Page-level text extractions
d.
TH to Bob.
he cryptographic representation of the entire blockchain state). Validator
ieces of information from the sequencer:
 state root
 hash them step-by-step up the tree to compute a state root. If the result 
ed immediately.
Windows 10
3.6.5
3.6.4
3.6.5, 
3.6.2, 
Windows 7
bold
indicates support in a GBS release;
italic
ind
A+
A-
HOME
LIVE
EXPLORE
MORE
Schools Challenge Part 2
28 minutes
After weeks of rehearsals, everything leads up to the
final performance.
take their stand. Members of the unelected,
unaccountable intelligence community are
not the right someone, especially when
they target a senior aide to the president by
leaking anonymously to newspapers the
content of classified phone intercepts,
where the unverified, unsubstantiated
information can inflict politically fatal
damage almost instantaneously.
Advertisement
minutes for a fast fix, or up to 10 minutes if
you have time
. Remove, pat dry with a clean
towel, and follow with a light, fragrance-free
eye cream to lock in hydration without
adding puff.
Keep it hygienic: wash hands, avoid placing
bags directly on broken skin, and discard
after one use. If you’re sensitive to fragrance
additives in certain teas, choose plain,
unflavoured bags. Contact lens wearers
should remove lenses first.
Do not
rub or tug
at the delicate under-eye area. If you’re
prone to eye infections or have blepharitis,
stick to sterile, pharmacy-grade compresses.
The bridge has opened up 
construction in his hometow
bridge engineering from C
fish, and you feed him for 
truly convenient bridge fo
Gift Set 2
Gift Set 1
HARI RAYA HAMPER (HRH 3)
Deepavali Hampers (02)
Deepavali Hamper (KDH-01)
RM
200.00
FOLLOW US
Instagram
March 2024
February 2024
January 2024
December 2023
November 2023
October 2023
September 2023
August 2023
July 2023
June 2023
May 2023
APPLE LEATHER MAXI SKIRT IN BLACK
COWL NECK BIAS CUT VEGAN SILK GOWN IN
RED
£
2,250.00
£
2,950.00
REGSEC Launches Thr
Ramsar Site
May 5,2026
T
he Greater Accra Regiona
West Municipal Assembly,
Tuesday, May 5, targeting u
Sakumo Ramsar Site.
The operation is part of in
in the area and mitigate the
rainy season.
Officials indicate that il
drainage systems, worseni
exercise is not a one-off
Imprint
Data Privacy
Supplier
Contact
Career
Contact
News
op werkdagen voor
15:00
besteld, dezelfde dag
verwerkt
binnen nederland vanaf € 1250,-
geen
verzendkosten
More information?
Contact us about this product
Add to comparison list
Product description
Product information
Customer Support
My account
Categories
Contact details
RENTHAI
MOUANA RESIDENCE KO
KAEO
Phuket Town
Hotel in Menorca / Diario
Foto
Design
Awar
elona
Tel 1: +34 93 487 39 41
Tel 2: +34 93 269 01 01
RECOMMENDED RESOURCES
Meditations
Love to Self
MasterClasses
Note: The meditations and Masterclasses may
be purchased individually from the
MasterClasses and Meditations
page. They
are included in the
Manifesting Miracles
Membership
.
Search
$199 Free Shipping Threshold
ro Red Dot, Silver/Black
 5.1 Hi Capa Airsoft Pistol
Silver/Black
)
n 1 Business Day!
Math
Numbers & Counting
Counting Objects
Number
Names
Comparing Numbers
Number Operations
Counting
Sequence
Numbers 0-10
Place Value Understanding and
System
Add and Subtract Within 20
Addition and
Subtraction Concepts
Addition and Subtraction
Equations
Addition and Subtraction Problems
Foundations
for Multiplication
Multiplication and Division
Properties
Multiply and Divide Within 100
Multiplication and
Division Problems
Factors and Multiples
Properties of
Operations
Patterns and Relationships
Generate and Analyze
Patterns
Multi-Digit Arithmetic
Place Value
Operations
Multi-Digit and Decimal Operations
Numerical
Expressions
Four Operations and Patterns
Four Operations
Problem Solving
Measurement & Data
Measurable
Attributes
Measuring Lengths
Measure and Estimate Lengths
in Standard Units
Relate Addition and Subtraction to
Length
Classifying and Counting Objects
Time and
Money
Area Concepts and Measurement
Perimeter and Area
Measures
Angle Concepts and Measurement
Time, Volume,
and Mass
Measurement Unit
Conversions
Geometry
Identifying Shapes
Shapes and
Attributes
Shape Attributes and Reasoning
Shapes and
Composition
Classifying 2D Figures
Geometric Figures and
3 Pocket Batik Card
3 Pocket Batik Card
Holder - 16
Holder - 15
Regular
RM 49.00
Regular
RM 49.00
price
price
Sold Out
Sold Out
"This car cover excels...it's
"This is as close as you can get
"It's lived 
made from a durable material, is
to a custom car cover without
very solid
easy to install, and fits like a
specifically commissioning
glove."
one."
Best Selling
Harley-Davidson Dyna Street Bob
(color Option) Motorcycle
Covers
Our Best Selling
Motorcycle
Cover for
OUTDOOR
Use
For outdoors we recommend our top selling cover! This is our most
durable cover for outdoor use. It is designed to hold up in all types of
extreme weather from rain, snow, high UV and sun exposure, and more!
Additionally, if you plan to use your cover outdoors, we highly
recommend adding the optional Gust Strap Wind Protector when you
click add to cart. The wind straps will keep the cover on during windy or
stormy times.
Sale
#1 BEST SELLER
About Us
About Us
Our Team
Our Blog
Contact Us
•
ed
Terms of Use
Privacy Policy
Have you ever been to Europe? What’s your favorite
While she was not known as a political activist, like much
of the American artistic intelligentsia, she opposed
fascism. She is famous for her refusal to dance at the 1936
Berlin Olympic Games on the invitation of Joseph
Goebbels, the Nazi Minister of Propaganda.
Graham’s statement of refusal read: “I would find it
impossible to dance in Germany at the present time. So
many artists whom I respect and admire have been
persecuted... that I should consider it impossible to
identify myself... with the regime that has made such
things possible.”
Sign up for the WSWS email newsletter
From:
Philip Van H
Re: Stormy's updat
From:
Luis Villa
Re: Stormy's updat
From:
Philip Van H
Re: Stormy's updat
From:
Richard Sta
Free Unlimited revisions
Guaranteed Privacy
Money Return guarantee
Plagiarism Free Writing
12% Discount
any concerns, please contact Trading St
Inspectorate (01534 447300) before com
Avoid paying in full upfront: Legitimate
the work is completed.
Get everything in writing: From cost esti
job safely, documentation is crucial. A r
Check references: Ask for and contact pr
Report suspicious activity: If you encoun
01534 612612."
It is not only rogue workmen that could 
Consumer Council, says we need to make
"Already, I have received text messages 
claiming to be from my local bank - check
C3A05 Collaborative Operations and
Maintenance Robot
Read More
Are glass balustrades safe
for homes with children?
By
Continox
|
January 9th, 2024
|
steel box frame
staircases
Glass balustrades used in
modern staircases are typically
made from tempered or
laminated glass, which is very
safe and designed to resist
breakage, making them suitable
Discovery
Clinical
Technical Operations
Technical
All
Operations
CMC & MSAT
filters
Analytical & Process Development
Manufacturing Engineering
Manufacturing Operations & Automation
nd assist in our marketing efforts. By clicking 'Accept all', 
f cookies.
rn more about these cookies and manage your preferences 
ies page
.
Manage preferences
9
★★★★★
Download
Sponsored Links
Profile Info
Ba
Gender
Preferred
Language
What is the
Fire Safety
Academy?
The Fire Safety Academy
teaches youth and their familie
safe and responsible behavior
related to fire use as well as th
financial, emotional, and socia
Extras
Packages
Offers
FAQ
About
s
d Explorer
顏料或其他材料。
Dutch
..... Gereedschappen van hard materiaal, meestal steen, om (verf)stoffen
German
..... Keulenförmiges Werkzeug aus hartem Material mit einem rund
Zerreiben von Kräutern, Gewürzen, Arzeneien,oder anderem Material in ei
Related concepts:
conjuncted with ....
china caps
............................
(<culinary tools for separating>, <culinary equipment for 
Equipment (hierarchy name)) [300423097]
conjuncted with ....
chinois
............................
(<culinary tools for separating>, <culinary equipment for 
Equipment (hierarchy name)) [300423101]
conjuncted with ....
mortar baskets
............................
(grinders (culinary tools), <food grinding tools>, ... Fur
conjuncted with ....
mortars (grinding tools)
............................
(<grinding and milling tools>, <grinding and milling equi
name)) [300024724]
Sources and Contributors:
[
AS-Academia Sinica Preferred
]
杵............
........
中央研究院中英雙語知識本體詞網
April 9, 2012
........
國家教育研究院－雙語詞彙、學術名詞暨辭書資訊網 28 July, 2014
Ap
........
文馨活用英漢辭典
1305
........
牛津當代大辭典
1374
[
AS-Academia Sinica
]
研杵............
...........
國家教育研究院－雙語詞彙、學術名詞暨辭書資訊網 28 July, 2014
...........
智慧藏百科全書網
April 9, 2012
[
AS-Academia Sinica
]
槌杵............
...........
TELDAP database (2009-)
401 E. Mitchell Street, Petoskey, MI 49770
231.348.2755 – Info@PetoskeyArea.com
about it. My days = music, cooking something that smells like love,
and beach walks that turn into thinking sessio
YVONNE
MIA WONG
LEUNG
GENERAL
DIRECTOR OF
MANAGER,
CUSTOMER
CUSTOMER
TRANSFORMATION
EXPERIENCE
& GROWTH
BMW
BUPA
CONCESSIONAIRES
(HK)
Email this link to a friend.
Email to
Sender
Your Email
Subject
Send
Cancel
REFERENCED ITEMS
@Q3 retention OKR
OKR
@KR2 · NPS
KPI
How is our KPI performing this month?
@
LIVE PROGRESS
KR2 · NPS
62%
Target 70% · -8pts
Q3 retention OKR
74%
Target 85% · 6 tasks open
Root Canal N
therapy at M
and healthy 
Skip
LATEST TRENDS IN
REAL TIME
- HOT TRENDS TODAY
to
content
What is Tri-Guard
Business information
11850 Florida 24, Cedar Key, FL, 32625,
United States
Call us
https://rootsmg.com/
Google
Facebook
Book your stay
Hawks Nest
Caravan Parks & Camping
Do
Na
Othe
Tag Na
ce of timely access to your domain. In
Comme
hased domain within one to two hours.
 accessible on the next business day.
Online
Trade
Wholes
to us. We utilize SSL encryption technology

■ **Exercise details**: Working through the data above, find every line holding "Preferred" and copy it.

■ **Solution**:
Preferred
AS-Academia Sinica Preferred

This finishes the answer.